La formation de l’hydrogène sulfuré et par conséquent les plaintes du voisinage autour de l'usine ont pour origine dans ce cas :

  • la nature de ces effluents fortement chargés en matières organiques biodégradables : DCO de 7 500 mg O₂/l, DBO₅ de 5 000 mg O₂/l,
  • la température de ces eaux : 30 °C,
  • le débit faible et variable des effluents et donc le temps de séjour élevé dans le flottateur, d’environ 5 heures en semaine et de 72 heures pendant le week-end.

L’injection s’effectue dans la bâche d’arrivée des effluents.

Les mesures d’hydrogène sulfuré (figure n° 11) en sortie de la station de traitement des effluents montrent des concentrations comprises entre 100 et 150 ppm.

La mise en place du procédé Nutriox® permet de réduire considérablement ces émissions d’hydrogène sulfuré à des concentrations inférieures à 5 ppm en moyenne.

[Photo : Figure 11 : station d’épuration dans l'industrie agro-alimentaire : concentration en H₂S en ppm]

L'utilisation du contrôleur de dosage permet de s'adapter aux conditions spécifiques de cet industriel et d’obtenir des résultats conformes à ses besoins.

Conclusions

Ce procédé, breveté par la division Hydro-Care du groupe Norsk Hydro, est un outil efficace de lutte contre les nuisances olfactives et de prévention de la formation d’hydrogène sulfuré.

Basé sur le dosage contrôlé d’un sel de nitrate dans les effluents, il s'adapte aussi bien aux différents types d’effluents industriels et urbains qu’aux différents procédés d'épuration.

Ces exemples montrent les bénéfices du procédé Nutriox® pour ses utilisateurs :

  • élimination des dégagements d’hydrogène sulfuré,
  • élimination des plaintes du voisinage, du risque sanitaire pour le personnel exploitant,
  • arrêt de la corrosion des ouvrages.

Sa mise en œuvre engendre de faibles investissements et son coût de fonctionnement, prestations de services incluses, est de l’ordre de quelques dizaines de centimes par m³ d'eau traitée en industrie.

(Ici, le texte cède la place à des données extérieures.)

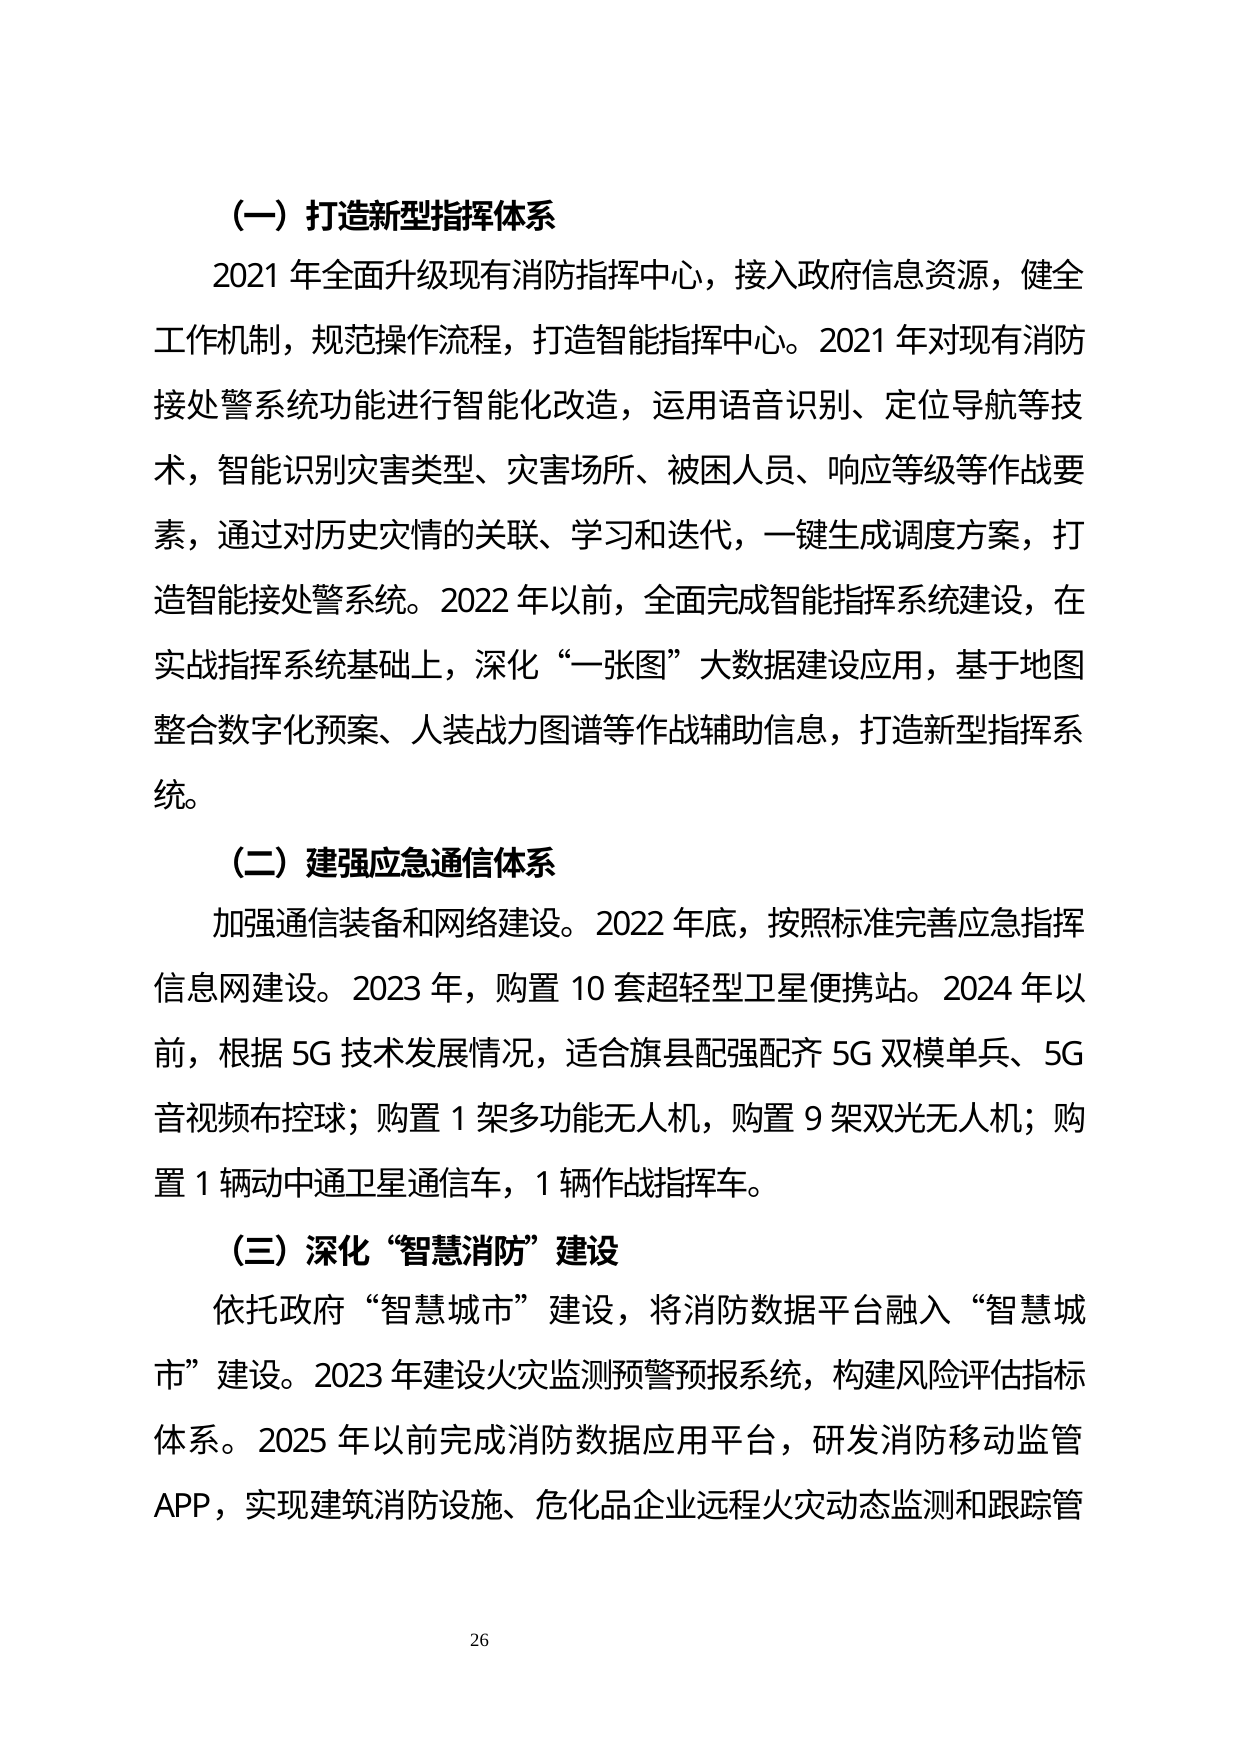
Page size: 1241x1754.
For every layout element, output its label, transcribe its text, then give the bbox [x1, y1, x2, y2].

text （三）深化“智慧消防”建设 [153, 1213, 1087, 1276]
text （二）建强应急通信体系 [153, 826, 1087, 888]
text 2021年全面升级现有消防指挥中心，接入政府信息资源，健全工作机制，规范操作流程，打造智能指挥中心。2021年对现有消防接处警系统功能进行智能化改造，运用语音识别、定位导航等技术，智能识别灾害类型、灾害场所、被困人员、响应等级等作战要素，通过对历史灾情的关联、学习和迭代，一键生成调度方案，打造智能接处警系统。2022年以前，全面完成智能指挥系统建设，在实战指挥系统基础上，深化“一张图”大数据建设应用，基于地图整合数字化预案、人装战力图谱等作战辅助信息，打造新型指挥系统。 [153, 241, 1087, 826]
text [153, 1276, 1087, 1536]
text （一）打造新型指挥体系 [153, 178, 1087, 241]
text 加强通信装备和网络建设。2022年底，按照标准完善应急指挥信息网建设。2023年，购置10套超轻型卫星便携站。2024年以前，根据5G技术发展情况，适合旗县配强配齐5G双模单兵、5G音视频布控球；购置1架多功能无人机，购置9架双光无人机；购置1辆动中通卫星通信车，1辆作战指挥车。 [153, 888, 1087, 1213]
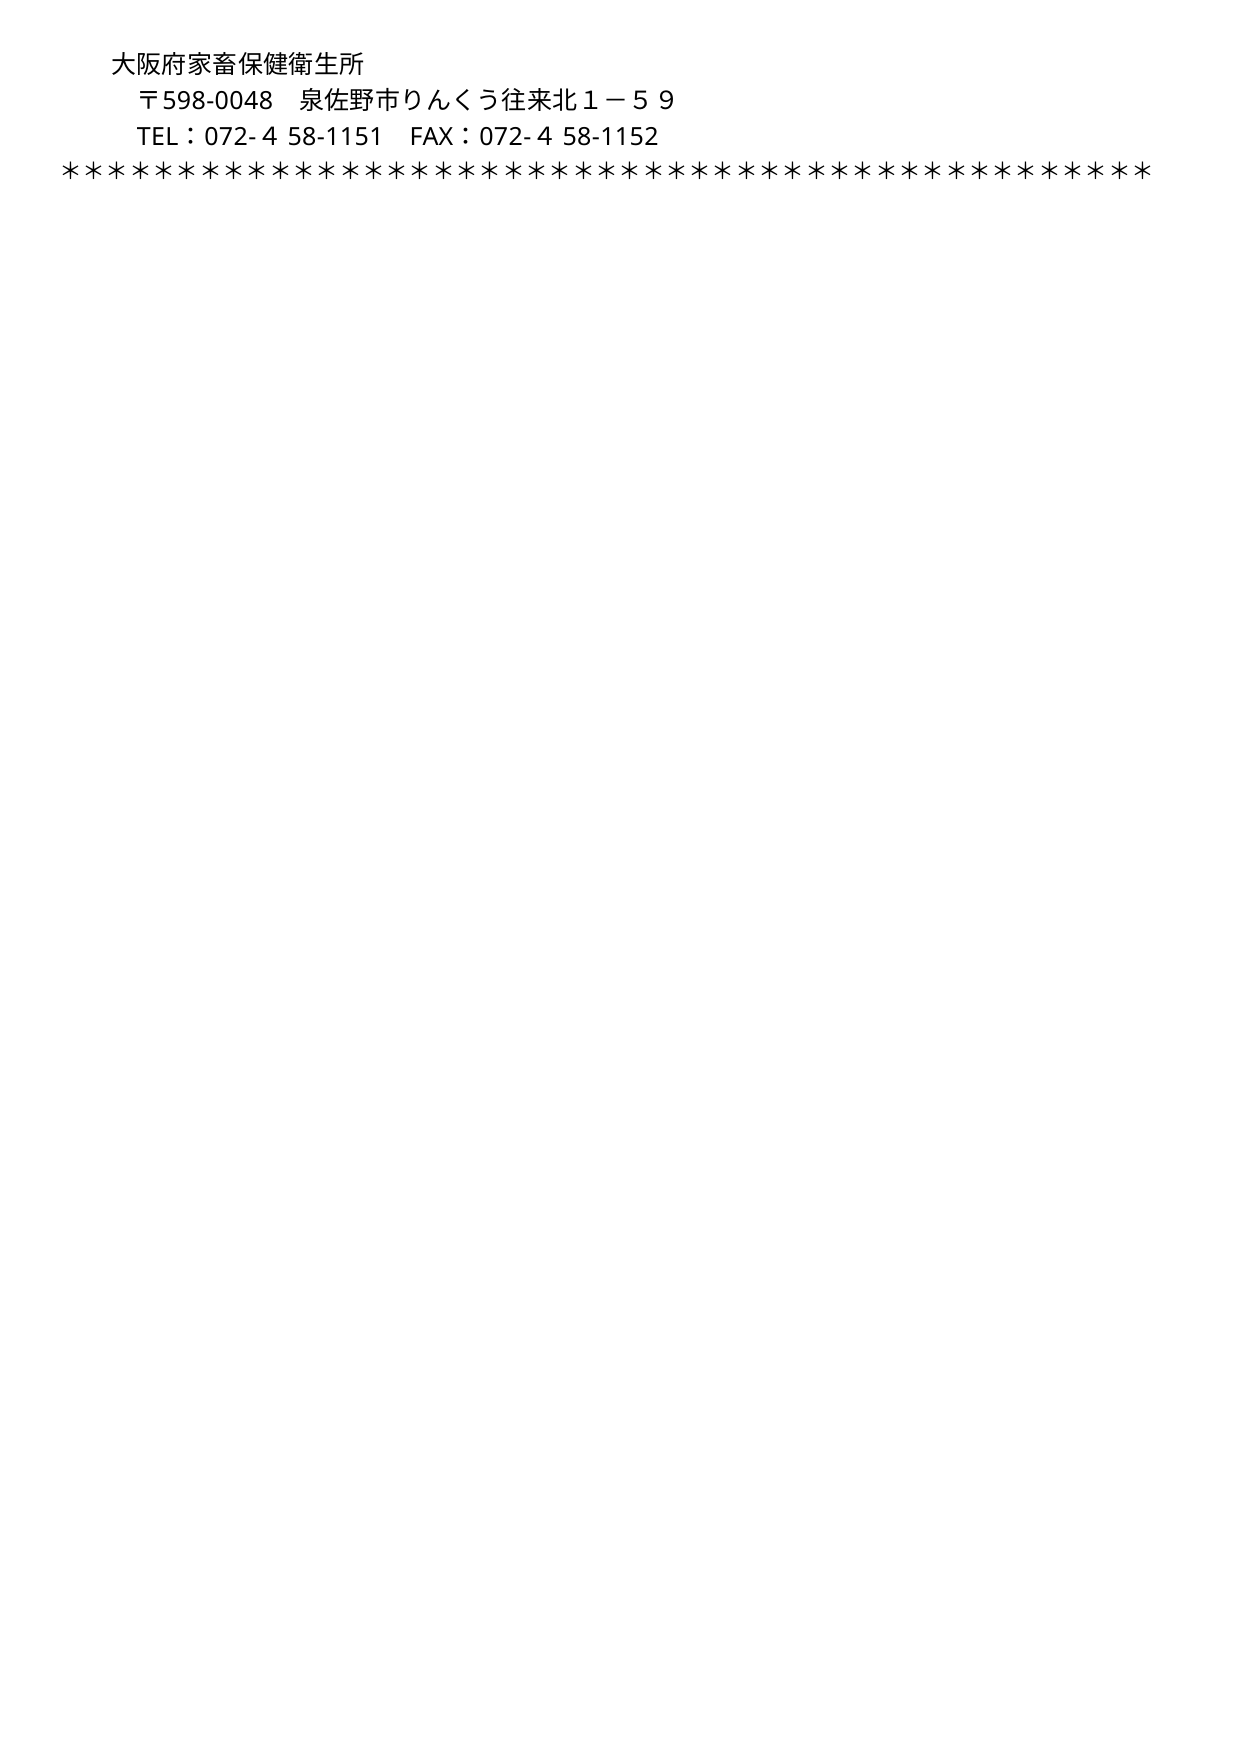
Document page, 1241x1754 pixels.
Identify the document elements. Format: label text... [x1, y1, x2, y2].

text 〒598-0048 泉佐野市りんくう往来北１－５９ [59, 81, 1181, 117]
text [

[Encart : texte : Références bibliographiques Aesoy, A., Storfjell, M., Melgren, L., Helness, H., Thorvaldsen, G., Odegaard, H., and Bentzen, G. (1996). A comparison of biofilm growth and water quality changes in sewers with anoxic and anaerobic (septic) conditions respectively. Proceeding at the Third International Conference on Biofilm Systems, Copenhagen. Bentzen, G., Smith, A. T., Bennett, D., Webster, N. J., Reinholt, F., Sletholt, E. and Hobson, J. (1995). Controlled dosing of nitrate for prevention of H₂S in a sewer network and the effects on the subsequent treatment process. Wat. Sci. Tech., 31, 7, 293-302. Boon, A. G. and Lister, A. R. (1992) Septicity in sewers: Causes, Consequences and Containment. J. Instn. Wat. & Envir. Managt., 6, 79-90. Boon, A. G. and Lister, A. R. (1975) Formation of sulphide in rising main sewers and its prevention by injection of oxygen. Prog. Wat. Tech., 7, 2, 289-300. Henze, M. (1986). Nitrate versus oxygen utilization rates in wastewater and activated sludge systems. Wat. Sci. Tech. 18, 6, 115-122. Pomeroy, R. D. (1990). The problem of Hydrogen Sulphide in sewers. Clay Pipe Development Association LTD, London. Thistlethwayte, D. K. B. (1972) The Control of sulphides in Sewerage Systems, Ann. Arbor. Science, Ann Arbor, MI.]